## What to do
Only the lines from the one containing "middle mcp: (396, 315)" through the final line of the entries below are wanted, each copied exactly.

:: Entries shown ::

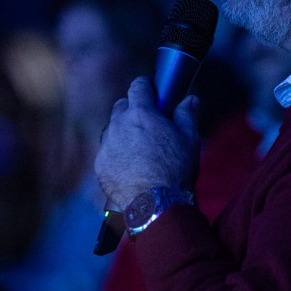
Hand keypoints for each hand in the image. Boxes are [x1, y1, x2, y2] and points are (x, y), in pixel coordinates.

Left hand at [94, 76, 199, 210]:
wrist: (154, 204)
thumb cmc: (174, 170)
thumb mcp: (189, 139)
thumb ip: (187, 114)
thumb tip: (190, 99)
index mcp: (141, 114)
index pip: (138, 86)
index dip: (146, 86)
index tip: (152, 90)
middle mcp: (119, 125)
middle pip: (121, 106)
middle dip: (133, 108)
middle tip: (148, 122)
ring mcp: (106, 145)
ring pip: (112, 129)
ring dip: (123, 131)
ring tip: (139, 147)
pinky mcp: (100, 164)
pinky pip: (107, 151)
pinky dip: (116, 153)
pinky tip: (131, 165)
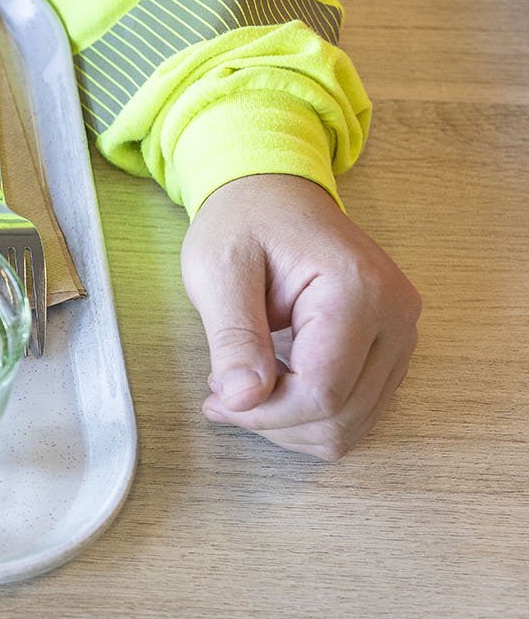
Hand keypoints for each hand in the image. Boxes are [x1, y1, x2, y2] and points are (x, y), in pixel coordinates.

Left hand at [181, 174, 419, 459]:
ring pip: (355, 423)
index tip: (216, 400)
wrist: (274, 195)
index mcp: (356, 290)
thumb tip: (242, 399)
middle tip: (222, 394)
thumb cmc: (245, 223)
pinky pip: (360, 407)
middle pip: (343, 416)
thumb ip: (231, 337)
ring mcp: (402, 332)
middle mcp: (396, 315)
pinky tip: (274, 384)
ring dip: (293, 423)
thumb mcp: (218, 271)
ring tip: (245, 385)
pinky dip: (313, 413)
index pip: (321, 393)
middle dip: (275, 422)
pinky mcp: (393, 346)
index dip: (264, 413)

:::

## Answer to the exercise
middle mcp: (396, 315)
pinky tip: (274, 384)
ring dip: (293, 423)
thumb mcp: (218, 271)
ring tip: (245, 385)
pinky dip: (313, 413)
index pip: (321, 393)
middle dip: (275, 422)
pinky mcp: (393, 346)
index dip: (264, 413)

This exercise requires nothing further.